In summary, the dialogue surrounding corporate governance has advanced, incorporating the Environmental, Social, and Governance (ESG) framework as a pivotal facet. ESG, within the legal context, denotes a tripartite framework progressively expected of companies for integration into their operations, evaluating their dedication to sustainability, social responsibility, and robust governance structures. India’s regulatory framework is delineated by diverse statutes, including the Companies Act of 2013 and assorted environmental protection laws, exemplifying a fusion of obligatory and discretionary compliance measures inherent to the ESG framework. The interrelation between Sustainable Development Goals (SDGs) and ESG factors is conspicuous, with ESG practices serving as catalysers for attaining specific SDGs. This synergy has propelled a surge in ESG-centric investments, with investors acknowledging the value of supporting enterprises championing sustainability and ethical principles. In this milieu, ESG compliance transcends a mere legal obligation; it assumes the character of a strategic imperative for companies aspiring to enduring success.
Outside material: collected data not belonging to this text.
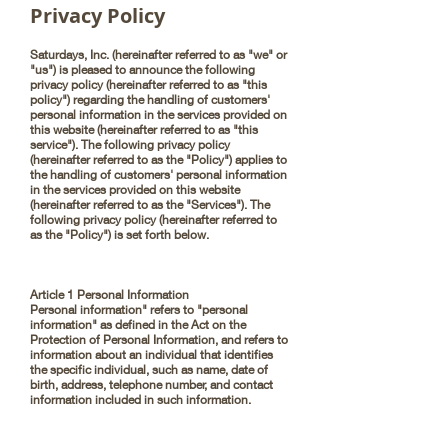
Privacy Policy
Saturdays, Inc. (hereinafter referred to as "we" or
"us") is pleased to announce the following
privacy policy (hereinafter referred to as "this
policy") regarding the handling of customers'
personal information in the services provided on
this website (hereinafter referred to as "this
service"). The following privacy policy
(hereinafter referred to as the "Policy") applies to
the handling of customers' personal information
in the services provided on this website
(hereinafter referred to as the "Services"). The
following privacy policy (hereinafter referred to
as the "Policy") is set forth below.
Article 1 Personal Information
Personal information" refers to "personal
information" as defined in the Act on the
Protection of Personal Information, and refers to
information about an individual that identifies
the specific individual, such as name, date of
birth, address, telephone number, and contact
information included in such information.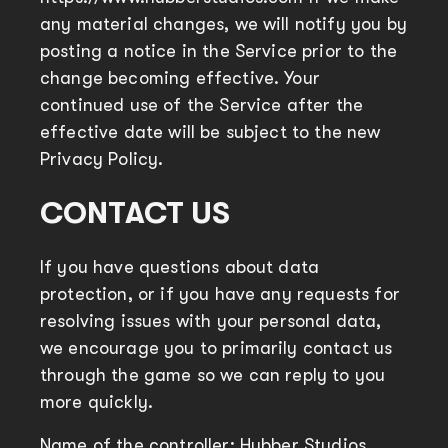
any material changes, we will notify you by
posting a notice in the Service prior to the
change becoming effective. Your
continued use of the Service after the
effective date will be subject to the new
Privacy Policy.
CONTACT US
If you have questions about data
protection, or if you have any requests for
resolving issues with your personal data,
we encourage you to primarily contact us
through the game so we can reply to you
more quickly.
Name of the controller: Hubber Studios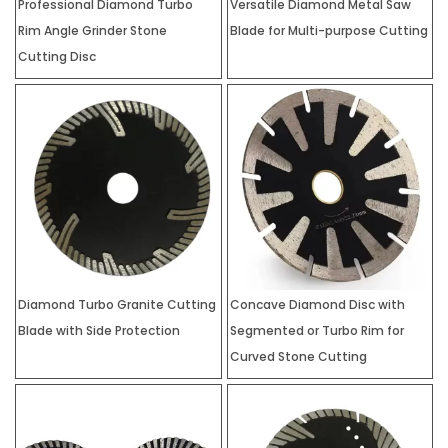
Professional Diamond Turbo
Versatile Diamond Metal Saw
Rim Angle Grinder Stone
Blade for Multi-purpose Cutting
Cutting Disc
Diamond Turbo Granite Cutting
Concave Diamond Disc with
Blade with Side Protection
Segmented or Turbo Rim for
Curved Stone Cutting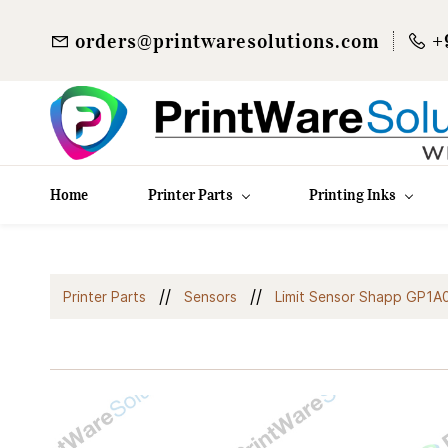
orders@printwaresolutions.com
+
Home
Printer Parts
Printing Inks
//
//
Printer Parts
Sensors
Limit Sensor Shapp GP1A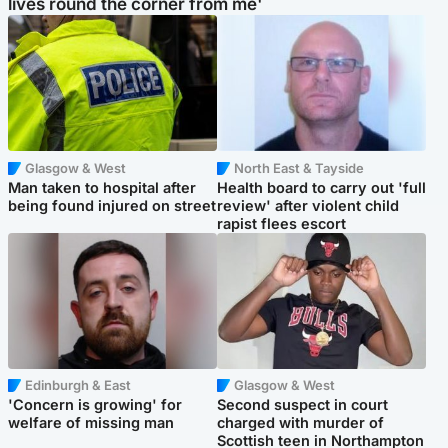
lives round the corner from me'
Glasgow & West
North East & Tayside
Man taken to hospital after
Health board to carry out 'full
being found injured on street
review' after violent child
rapist flees escort
Edinburgh & East
Glasgow & West
'Concern is growing' for
Second suspect in court
welfare of missing man
charged with murder of
Scottish teen in Northampton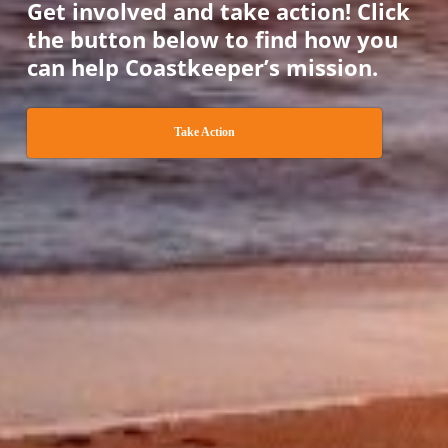
Get involved and take action! Click
the button below to find how you
can help Coastkeeper’s mission.
Take Action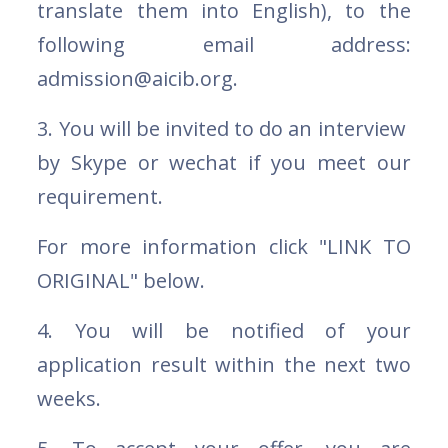
translate them into English), to the
following email address:
admission@aicib.org.
3. You will be invited to do an interview
by Skype or wechat if you meet our
requirement.
For more information click "LINK TO
ORIGINAL" below.
4. You will be notified of your
application result within the next two
weeks.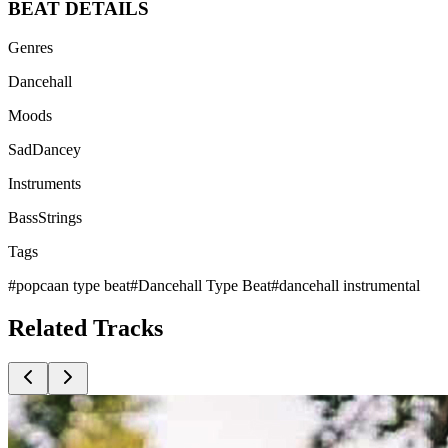
BEAT
DETAILS
Genres
Dancehall
Moods
Sad
Dancey
Instruments
Bass
Strings
Tags
#
popcaan type beat
#
Dancehall Type Beat
#
dancehall instrumental
Related
Tracks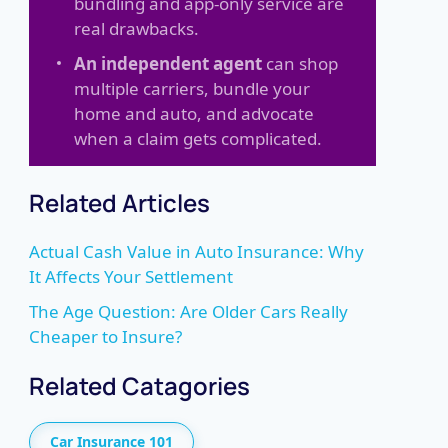
bundling and app-only service are
real drawbacks.
An independent agent
can shop
multiple carriers, bundle your
home and auto, and advocate
when a claim gets complicated.
Related Articles
Actual Cash Value in Auto Insurance: Why
It Affects Your Settlement
The Age Question: Are Older Cars Really
Cheaper to Insure?
Related Catagories
Car Insurance 101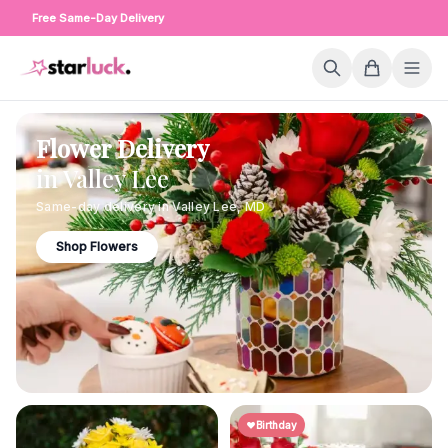
Free Same-Day Delivery
Flower Delivery
in
Valley Lee
Same-day delivery in
Valley Lee
,
MD
Shop Flowers
Birthday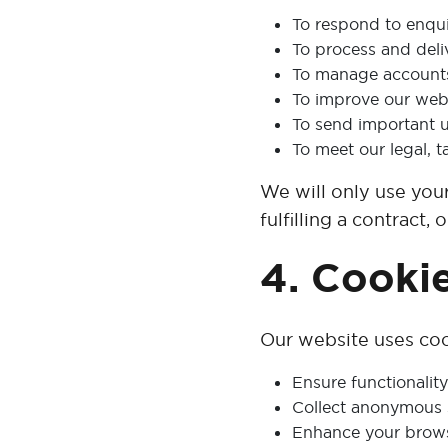
To respond to enqui
To process and deli
To manage accounts
To improve our webs
To send important up
To meet our legal, t
We will only use you
fulfilling a contract,
4. Cooki
Our website uses coo
Ensure functionality 
Collect anonymous s
Enhance your brows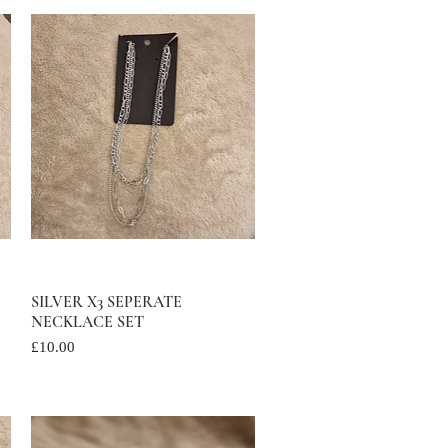
SILVER X3 SEPERATE
Quick View
NECKLACE SET
Price
£10.00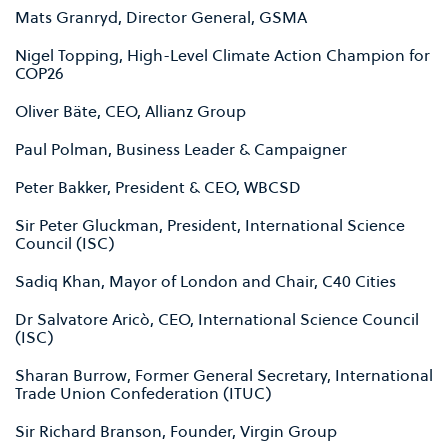
Mats Granryd, Director General, GSMA
Nigel Topping, High-Level Climate Action Champion for
COP26
Oliver Bäte, CEO, Allianz Group
Paul Polman, Business Leader & Campaigner
Peter Bakker, President & CEO, WBCSD
Sir Peter Gluckman, President, International Science
Council (ISC)
Sadiq Khan, Mayor of London and Chair, C40 Cities
Dr Salvatore Aricò, CEO, International Science Council
(ISC)
Sharan Burrow, Former General Secretary, International
Trade Union Confederation (ITUC)
Sir Richard Branson, Founder, Virgin Group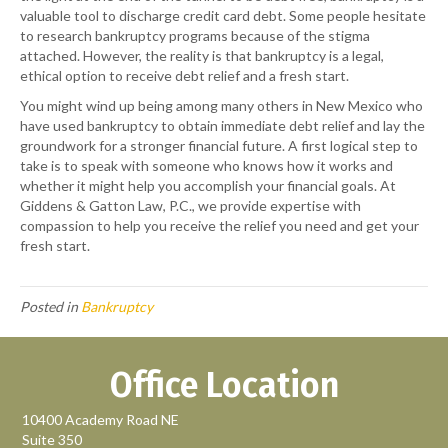
valuable tool to discharge credit card debt. Some people hesitate
to research bankruptcy programs because of the stigma
attached. However, the reality is that bankruptcy is a legal,
ethical option to receive debt relief and a fresh start.
You might wind up being among many others in New Mexico who
have used bankruptcy to obtain immediate debt relief and lay the
groundwork for a stronger financial future. A first logical step to
take is to speak with someone who knows how it works and
whether it might help you accomplish your financial goals. At
Giddens & Gatton Law, P.C.
, we provide expertise with
compassion to help you receive the relief you need and get your
fresh start.
Posted in
Bankruptcy
Office Location
10400 Academy Road NE
Suite 350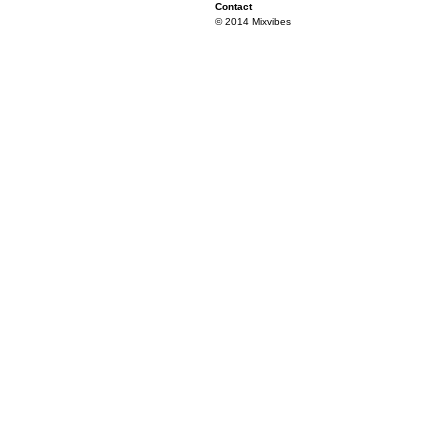
Contact
© 2014 Mixvibes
Enforcement entities such as Registrars of Companies, the Directorate of Enforcement, and Pollution Control Boards play a pivotal role in upholding ESG integrity. They actively scrutinize transgressions, bringing irregularities to light and imposing sanctions to ensure alignment with environmental standards and financial regulations. A recent exemplification, the closure of the Sterlite Industries Limited plant in Tamil Nadu, accentuates the decisive measures taken in response to environmental apprehensions. As India progresses in its pursuit of sustainable development, the ESG framework assumes a central role in shaping corporate conduct and nurturing a culture of accountability. It transcends mere legal adherence, symbolizing a dedication to ethical comportment, environmental custodianship, and societal influence. Enterprises and investors navigating this terrain are not merely fulfilling regulatory requisites; they are actively contributing to a more sustainable and just future. The evolving ESG narrative in India mirrors a collective endeavor toward conscientious corporate citizenship, with regulatory entities and stakeholders collaboratively molding a forward- thinking and responsible business landscape.